Спросил я остров, куда идти нам, а он от болезни и говорить разучился почти, еле-еле отвечает. Но показал тропу, пришли. Другой берег, плоский, галькой усыпан; и вода, и камни больные насквозь. И пока Настя по берегу ходила, искала что нужно, я понял: не исцелить остров, перешёл он границу эту. Болезнь глубоко слишком в землю вошла, до костей, до основания острова почти. Как рак метастазы по всему организму раскидала. Смотрю на это всё, а ощущения такие, что зубы без наркоза сверлят все сразу, нервы со всего тела вытягивают и кровью блевать хочется. А Настя зовет:
— Смотри, — говорит, — что нашла.
Подошёл, глянул: два камня, черный и белый и формы нужной, равновесной. А Настенька камни покрутила так и этак, я улыбнулся тихонько, взял, сложил.

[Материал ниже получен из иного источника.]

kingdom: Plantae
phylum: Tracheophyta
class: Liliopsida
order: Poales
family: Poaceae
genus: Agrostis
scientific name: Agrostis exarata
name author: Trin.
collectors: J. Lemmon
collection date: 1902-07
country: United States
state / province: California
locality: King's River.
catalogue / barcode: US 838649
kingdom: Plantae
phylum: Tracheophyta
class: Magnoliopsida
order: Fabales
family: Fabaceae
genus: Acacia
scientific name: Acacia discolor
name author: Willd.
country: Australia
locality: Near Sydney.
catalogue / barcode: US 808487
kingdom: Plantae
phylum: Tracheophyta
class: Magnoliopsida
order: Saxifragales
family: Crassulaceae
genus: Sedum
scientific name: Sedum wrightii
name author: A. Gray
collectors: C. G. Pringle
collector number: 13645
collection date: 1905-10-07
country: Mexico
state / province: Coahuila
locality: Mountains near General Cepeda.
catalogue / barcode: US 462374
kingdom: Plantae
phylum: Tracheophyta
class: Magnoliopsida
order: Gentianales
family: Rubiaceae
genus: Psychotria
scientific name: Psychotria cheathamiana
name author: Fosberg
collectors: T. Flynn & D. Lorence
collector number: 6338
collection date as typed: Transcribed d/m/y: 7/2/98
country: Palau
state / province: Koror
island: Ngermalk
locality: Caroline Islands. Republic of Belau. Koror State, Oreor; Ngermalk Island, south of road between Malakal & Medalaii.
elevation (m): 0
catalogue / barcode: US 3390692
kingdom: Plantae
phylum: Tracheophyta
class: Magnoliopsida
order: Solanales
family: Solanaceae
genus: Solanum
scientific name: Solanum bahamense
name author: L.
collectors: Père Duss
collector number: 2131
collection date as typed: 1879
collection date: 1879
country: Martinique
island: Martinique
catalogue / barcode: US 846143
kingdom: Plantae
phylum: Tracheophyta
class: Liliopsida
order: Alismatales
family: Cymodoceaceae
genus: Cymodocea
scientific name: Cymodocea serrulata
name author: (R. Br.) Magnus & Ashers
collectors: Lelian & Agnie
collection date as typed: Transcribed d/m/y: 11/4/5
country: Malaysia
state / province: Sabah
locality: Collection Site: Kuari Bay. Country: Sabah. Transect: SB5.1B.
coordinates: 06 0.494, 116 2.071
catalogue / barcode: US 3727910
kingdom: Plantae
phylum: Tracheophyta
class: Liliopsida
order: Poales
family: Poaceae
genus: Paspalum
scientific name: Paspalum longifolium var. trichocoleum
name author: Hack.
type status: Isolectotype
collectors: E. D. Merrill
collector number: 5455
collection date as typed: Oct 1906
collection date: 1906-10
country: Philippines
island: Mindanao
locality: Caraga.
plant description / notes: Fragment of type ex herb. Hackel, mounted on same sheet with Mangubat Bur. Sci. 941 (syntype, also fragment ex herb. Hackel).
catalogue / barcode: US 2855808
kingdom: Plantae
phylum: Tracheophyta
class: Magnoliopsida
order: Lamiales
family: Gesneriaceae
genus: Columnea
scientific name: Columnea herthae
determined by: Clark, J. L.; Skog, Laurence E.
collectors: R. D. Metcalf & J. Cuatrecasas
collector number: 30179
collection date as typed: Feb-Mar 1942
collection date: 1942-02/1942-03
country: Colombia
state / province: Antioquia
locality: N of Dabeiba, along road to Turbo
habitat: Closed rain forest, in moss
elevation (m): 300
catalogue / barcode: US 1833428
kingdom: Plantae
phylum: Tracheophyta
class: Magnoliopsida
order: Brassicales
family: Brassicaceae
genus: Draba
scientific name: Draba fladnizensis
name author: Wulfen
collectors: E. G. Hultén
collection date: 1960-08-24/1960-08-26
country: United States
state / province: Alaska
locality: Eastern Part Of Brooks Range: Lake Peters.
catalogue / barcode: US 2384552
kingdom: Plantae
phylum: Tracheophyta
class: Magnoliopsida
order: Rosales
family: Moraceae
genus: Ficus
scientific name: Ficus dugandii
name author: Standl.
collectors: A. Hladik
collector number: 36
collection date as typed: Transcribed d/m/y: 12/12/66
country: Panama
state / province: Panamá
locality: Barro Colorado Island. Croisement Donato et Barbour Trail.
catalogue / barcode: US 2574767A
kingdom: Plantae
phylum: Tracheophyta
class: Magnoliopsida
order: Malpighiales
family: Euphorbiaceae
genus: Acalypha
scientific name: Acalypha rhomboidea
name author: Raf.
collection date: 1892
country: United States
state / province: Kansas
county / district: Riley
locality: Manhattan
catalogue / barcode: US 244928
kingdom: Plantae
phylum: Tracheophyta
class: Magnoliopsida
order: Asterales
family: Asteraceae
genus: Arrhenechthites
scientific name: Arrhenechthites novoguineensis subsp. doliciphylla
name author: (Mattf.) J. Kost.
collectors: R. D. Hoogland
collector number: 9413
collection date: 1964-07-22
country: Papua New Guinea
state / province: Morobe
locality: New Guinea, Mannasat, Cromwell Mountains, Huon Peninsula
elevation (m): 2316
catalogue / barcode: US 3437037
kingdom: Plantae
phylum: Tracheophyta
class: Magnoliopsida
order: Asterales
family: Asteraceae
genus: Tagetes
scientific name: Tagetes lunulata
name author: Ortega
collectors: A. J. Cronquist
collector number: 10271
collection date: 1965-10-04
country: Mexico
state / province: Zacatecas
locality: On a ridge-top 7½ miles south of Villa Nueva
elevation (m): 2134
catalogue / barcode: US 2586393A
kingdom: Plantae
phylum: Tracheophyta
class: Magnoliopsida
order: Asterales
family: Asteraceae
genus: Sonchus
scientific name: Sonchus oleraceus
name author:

— Оба мы острову нужны, — говорю. — Видишь, обе силы, и твоя и моя. В гармонии и равновесии, друг друга дополняют и помогают. Бери их, за ними мы шли. Пойдём теперь щит делать. Хоть прикроем его немного, всё ему полегче будет.
Посмотрела она на камни, губку покусала.
— Может ты и прав, — говорит. — Только я ещё хочу сюда добавить кое-что. Ты не против?
— Нет, — отвечаю, — не против.
Вернулись мы обратно, я на камень за сосной сел, Насте только место показал, где щит сложить да как его поставить. Сделала она всё, своё добавила, меня позвала.
— Вот, посмотри, — смущённо так. — Я ничего не испортила?
Подошёл, посмотрел: красиво получилось. И щит гармоничный, певучий… И дышать сразу легче стало.
— Нет, — улыбнулся тихо, — очень здорово вышло. Я один бы так не смог.
Смотрю, а Настя засмущалась, отвернулась.
— Тебе правда нравится? — тихо спросила.
— Правда, — говорю. — Вместе у нас куда лучше всё выходит и правильней.
Отдохнули мы с Настей на камнях под сосной, только всё равно душа не на месте: от источника прикрыли, а сам остров страдает, стонет…
— Не могу я ему помочь, — говорю. — Слишком большая доза тут была. Он собой остальные острова закрыл, весь удар на себя принял и мучается теперь, умирает тяжело очень.
— Совсем не помочь? — Настя на меня с печалью посмотрела.
Встал я, отошёл вглубь, прислушался, остров спросил. И обмер от услышанного. Не ждал я такой просьбы, всё надеялся, что есть выход, хоть какой…
К Насте обернулся и как сказать не знаю, язык не поворачивается.